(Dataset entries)
------------------------------------------------
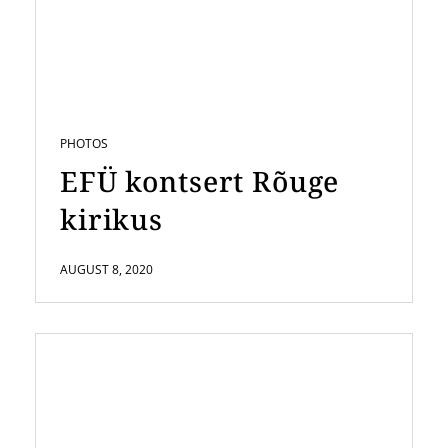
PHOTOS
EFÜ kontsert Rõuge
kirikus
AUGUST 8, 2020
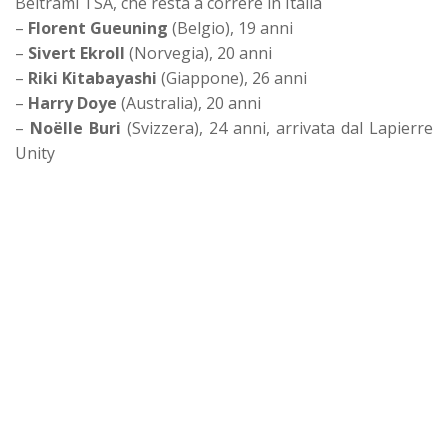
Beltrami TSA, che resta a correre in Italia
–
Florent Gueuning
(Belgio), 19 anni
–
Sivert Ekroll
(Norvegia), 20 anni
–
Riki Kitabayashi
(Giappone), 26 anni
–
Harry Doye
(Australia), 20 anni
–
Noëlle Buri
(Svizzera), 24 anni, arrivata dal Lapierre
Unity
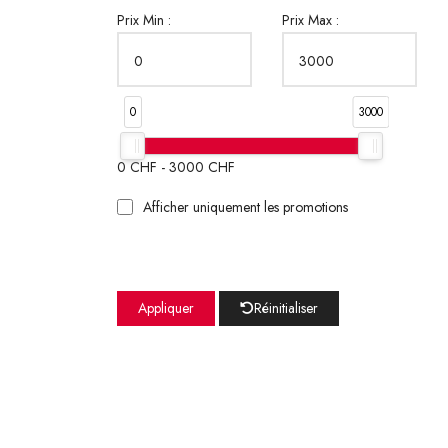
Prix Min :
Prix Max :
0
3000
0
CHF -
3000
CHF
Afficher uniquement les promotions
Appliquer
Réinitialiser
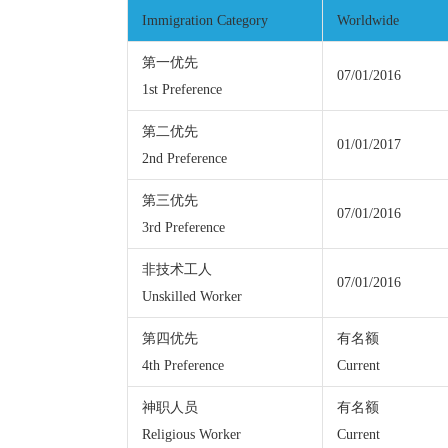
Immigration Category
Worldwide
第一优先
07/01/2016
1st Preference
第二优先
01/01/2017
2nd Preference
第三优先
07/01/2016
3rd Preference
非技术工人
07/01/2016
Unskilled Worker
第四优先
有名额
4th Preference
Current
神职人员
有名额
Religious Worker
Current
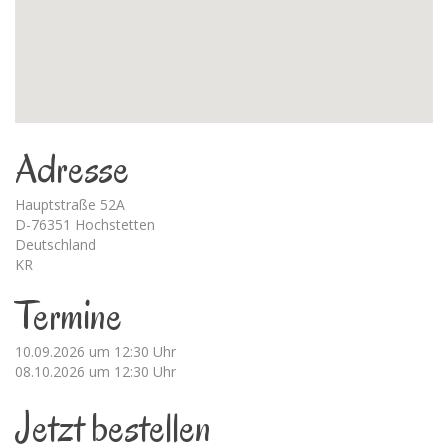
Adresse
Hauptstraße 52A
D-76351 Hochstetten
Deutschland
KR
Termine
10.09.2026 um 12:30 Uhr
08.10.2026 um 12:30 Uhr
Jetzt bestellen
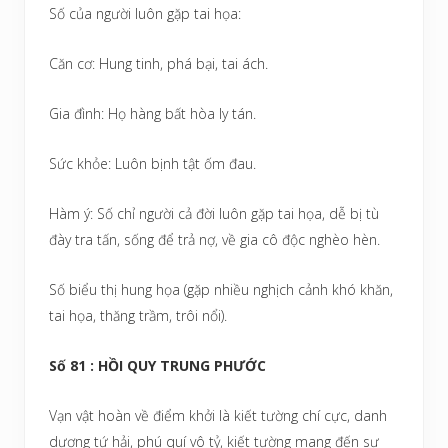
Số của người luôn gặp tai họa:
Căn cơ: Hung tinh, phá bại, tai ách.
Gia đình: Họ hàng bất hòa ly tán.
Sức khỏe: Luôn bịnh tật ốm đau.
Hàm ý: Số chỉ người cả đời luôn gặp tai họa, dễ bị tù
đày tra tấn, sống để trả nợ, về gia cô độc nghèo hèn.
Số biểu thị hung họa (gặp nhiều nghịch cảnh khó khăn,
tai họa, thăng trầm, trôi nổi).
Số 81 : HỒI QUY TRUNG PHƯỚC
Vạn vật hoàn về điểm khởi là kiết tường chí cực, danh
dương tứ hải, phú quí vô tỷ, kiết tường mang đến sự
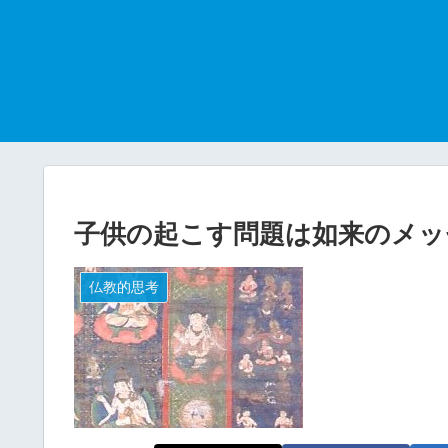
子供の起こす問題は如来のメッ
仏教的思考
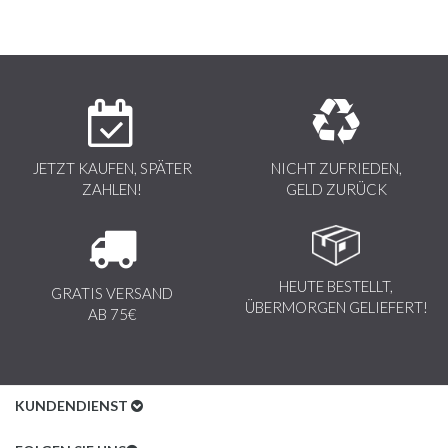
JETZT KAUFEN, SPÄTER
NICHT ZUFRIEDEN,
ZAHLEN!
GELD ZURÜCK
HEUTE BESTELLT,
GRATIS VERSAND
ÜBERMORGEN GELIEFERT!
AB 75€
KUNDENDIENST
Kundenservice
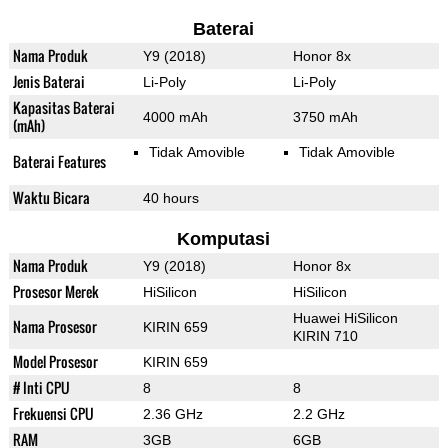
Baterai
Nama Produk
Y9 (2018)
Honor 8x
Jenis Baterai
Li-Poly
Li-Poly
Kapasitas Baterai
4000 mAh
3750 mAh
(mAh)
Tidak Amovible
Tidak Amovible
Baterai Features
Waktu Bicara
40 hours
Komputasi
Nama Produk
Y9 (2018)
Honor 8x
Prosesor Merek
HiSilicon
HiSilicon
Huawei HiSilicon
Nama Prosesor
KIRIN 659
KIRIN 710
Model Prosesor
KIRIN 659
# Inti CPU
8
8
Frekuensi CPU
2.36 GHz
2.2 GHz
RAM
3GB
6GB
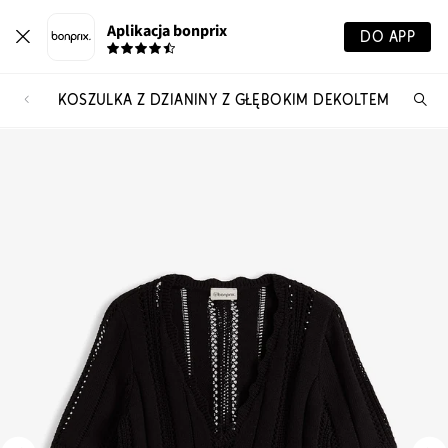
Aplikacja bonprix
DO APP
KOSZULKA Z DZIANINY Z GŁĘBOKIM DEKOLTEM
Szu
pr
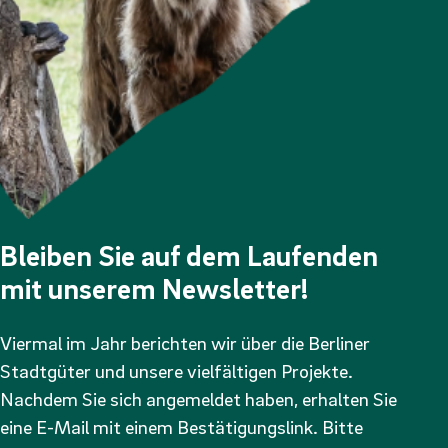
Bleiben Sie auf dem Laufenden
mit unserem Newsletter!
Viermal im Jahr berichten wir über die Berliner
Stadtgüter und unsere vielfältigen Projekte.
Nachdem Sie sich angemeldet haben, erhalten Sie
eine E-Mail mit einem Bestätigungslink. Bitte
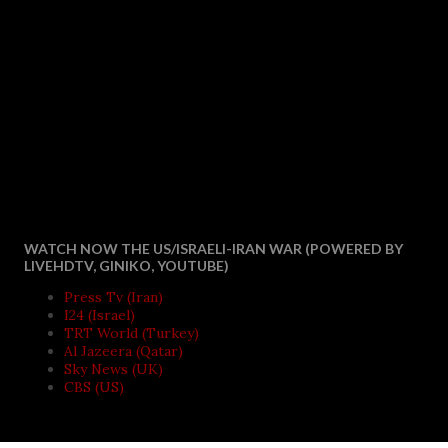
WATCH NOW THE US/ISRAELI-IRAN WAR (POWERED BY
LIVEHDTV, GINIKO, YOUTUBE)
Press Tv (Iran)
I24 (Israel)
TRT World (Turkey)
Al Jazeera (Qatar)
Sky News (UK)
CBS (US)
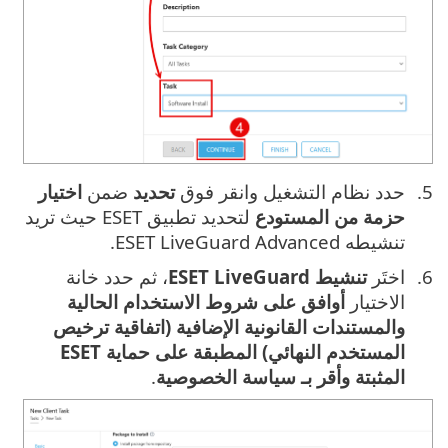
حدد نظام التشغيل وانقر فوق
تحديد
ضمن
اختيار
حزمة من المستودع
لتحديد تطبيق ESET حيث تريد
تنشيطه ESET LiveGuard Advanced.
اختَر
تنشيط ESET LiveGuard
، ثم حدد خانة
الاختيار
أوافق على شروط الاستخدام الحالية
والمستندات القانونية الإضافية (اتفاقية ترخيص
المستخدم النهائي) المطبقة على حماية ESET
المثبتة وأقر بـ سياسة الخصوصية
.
------------------------------------------------
*ASSIGNMENT:*
Rewrite every row above with "Li-Poly" replaced by "Lithium Polymer" and everything else unchanged. Omit the pictures from your answer.

*YOUR SOLUTION:*
PHOTOS
EFÜ kontsert Rõuge
kirikus
AUGUST 8, 2020
Beltrami TSA, che resta a correre in Italia
–
Florent Gueuning
(Belgio), 19 anni
–
Sivert Ekroll
(Norvegia), 20 anni
–
Riki Kitabayashi
(Giappone), 26 anni
–
Harry Doye
(Australia), 20 anni
–
Noëlle Buri
(Svizzera), 24 anni, arrivata dal Lapierre
Unity
Prix Min :
Prix Max :
0
3000
0
CHF -
3000
CHF
Afficher uniquement les promotions
Appliquer
Réinitialiser
Immigration Category
Worldwide
第一优先
07/01/2016
1st Preference
第二优先
01/01/2017
2nd Preference
第三优先
07/01/2016
3rd Preference
非技术工人
07/01/2016
Unskilled Worker
第四优先
有名额
4th Preference
Current
神职人员
有名额
Religious Worker
Current
Adresse
Hauptstraße 52A
D-76351 Hochstetten
Deutschland
KR
Termine
10.09.2026 um 12:30 Uhr
08.10.2026 um 12:30 Uhr
Jetzt bestellen
Số của người luôn gặp tai họa:
Căn cơ: Hung tinh, phá bại, tai ách.
Gia đình: Họ hàng bất hòa ly tán.
Sức khỏe: Luôn bịnh tật ốm đau.
Hàm ý: Số chỉ người cả đời luôn gặp tai họa, dễ bị tù
đày tra tấn, sống để trả nợ, về gia cô độc nghèo hèn.
Số biểu thị hung họa (gặp nhiều nghịch cảnh khó khăn,
tai họa, thăng trầm, trôi nổi).
Số 81 : HỒI QUY TRUNG PHƯỚC
Vạn vật hoàn về điểm khởi là kiết tường chí cực, danh
dương tứ hải, phú quí vô tỷ, kiết tường mang đến sự
子供の起こす問題は如来のメッ
仏教的思考
JETZT KAUFEN, SPÄTER
NICHT ZUFRIEDEN,
ZAHLEN!
GELD ZURÜCK
HEUTE BESTELLT,
GRATIS VERSAND
ÜBERMORGEN GELIEFERT!
AB 75€
KUNDENDIENST
Kundenservice
Baterai
Nama Produk
Y9 (2018)
Honor 8x
Jenis Baterai
Lithium Polymer
Lithium Polymer
Kapasitas Baterai
4000 mAh
3750 mAh
(mAh)
Tidak Amovible
Tidak Amovible
Baterai Features
Waktu Bicara
40 hours
Komputasi
Nama Produk
Y9 (2018)
Honor 8x
Prosesor Merek
HiSilicon
HiSilicon
Huawei HiSilicon
Nama Prosesor
KIRIN 659
KIRIN 710
Model Prosesor
KIRIN 659
# Inti CPU
8
8
Frekuensi CPU
2.36 GHz
2.2 GHz
RAM
3GB
6GB
Aplikacja bonprix
DO APP
KOSZULKA Z DZIANINY Z GŁĘBOKIM DEKOLTEM
Szu
pr
Bleiben Sie auf dem Laufenden
mit unserem Newsletter!
Viermal im Jahr berichten wir über die Berliner
Stadtgüter und unsere vielfältigen Projekte.
Nachdem Sie sich angemeldet haben, erhalten Sie
eine E-Mail mit einem Bestätigungslink. Bitte
WATCH NOW THE US/ISRAELI-IRAN WAR (POWERED BY
LIVEHDTV, GINIKO, YOUTUBE)
Press Tv (Iran)
I24 (Israel)
TRT World (Turkey)
Al Jazeera (Qatar)
Sky News (UK)
CBS (US)
حدد نظام التشغيل وانقر فوق
تحديد
ضمن
اختيار
حزمة من المستودع
لتحديد تطبيق ESET حيث تريد
تنشيطه ESET LiveGuard Advanced.
اختَر
تنشيط ESET LiveGuard
، ثم حدد خانة
الاختيار
أوافق على شروط الاستخدام الحالية
والمستندات القانونية الإضافية (اتفاقية ترخيص
المستخدم النهائي) المطبقة على حماية ESET
المثبتة وأقر بـ سياسة الخصوصية
.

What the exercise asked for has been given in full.